Chapter Three
Tanisha
Mrs. Tanisha Wayne.
That’s right. My last name is Wayne now. Because I just did something I once swore on my life-size cardboard M’Baku that I would never do.
I got married.
“Second thoughts?”
The deep-voiced query has me biting my lip. Do I have second thoughts? If I do, it would be too late to voice them now. We negotiated for a week before signing, got blood tests, said our vows, dropped off the boys at his mother’s house and are now on our way home.
Just the two of us.
But I’m fine.
“My second thoughts are reserved to the number of pancakes I ate for breakfast,” I tell him. “You?”
“Same. Your friend’s little girl can really pack them away, can’t she?”
“Rue claims she can usually eat a cajillion.”
“Sounds about right.”
We both smile at that, then the awkward silence settles around us again, the only sound in the vehicle the hot air blowing through the heater, insulating us from the chill outside.
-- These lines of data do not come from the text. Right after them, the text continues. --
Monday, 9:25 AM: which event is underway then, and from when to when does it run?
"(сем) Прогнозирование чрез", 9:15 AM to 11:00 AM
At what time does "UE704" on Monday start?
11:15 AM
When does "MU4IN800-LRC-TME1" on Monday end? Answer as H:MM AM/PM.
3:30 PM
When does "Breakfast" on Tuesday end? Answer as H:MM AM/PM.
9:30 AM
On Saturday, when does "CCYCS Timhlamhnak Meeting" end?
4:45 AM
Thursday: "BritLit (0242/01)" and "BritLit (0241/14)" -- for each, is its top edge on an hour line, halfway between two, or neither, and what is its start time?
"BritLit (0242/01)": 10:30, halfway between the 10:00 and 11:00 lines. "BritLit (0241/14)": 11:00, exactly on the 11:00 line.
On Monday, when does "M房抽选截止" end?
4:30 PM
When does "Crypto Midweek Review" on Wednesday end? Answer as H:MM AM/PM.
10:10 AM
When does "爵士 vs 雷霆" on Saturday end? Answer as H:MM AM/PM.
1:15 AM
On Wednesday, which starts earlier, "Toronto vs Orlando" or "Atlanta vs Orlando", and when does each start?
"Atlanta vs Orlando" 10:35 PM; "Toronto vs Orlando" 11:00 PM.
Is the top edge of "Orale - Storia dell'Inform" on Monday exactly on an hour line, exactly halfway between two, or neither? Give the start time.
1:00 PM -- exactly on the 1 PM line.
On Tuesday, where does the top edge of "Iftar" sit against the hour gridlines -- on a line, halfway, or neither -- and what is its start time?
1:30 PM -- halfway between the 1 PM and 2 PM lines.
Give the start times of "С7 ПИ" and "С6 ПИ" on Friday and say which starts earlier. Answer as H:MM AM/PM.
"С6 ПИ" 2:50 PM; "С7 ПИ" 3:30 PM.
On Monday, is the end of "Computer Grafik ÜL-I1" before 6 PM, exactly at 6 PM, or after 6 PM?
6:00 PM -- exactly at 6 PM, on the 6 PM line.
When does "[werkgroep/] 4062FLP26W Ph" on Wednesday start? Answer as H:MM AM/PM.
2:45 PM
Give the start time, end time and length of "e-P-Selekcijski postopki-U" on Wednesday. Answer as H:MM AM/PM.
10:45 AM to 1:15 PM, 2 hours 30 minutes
I pretend fascination with the view from my window, smoothing my hands over the sunshine yellow skirt I wore to the courthouse. Joey says this is my “someone needs a hug” color. The one I wear when I’m feeling particularly vulnerable.
That’s not why I wore this. I happen to look good in yellow, and I decided white would be too obvious and sad.
The one-legged desi virgin has finally snagged herself a groom.
I told Emerson I hadn’t planned to marry and it was true. I’d decided years ago to be a wealthy old maid living with or in the vicinity of my best friend instead. J&T Nanny Placement was more successful now than we’d ever dreamed, but who knew? It could eventually go international, and I’d finally have a good excuse to visit Paris. Maybe even Brussels. For chocolate reasons.
Anyway, after my world tour, I’d use my free time to throw more charity events and expand our company’s outreach programs. I’d already started planning a Christmas extravaganza for the local youth center, Bellamy House.
I also played with the idea of having a live-in masseur I’d call Winston, even if that wasn’t really his name.
I would be that aunt. The tiara-wearing, crazy auntie to whatever offspring my brothers managed to produce. If, that is, they could stop being stereotypes of toxic masculinity long enough to deserve a decent relationship.
Sure, there’d been a few hiccups in my original plan. My family wasn’t speaking to me and my best friend was in love and moving in with his man. But the rest of it had been a done deal.
Had it? You’ve never gone anywhere exciting. No man has touched you, because you’re too shy to get a massage. You lived a block away from your parents and when you weren’t working or with Joey, you watched reality shows.
But I was going to do all of those things. Someday.
Until I proposed to Emerson.
My lips are still swollen from the kiss he laid on me at the courthouse. Right there in front of Joey and Elliot, in front of his sons, Lang and Barry.
He tugged me up against him until my feet were off the floor and took my mouth as if we were alone and had all the time in the world. The cheers and embarrassed groans around us faded away. Everything faded except for his lips parting mine, his tongue invading my mouth with a skill that left me reeling.
And now we’re riding in polite silence in his minivan. As if nothing has changed. As if this wasn’t, for all intents and purposes, our wedding night.
What did Aunt Tanisha’s advice get me into?
I was named after her, and we always had a special affinity for each other. She made faces while my father lectured us. She snuck me candy and watched Star Wars with me—because it was Joey’s mother’s favorite—making comments that made the movie a million times funnier than it should have been.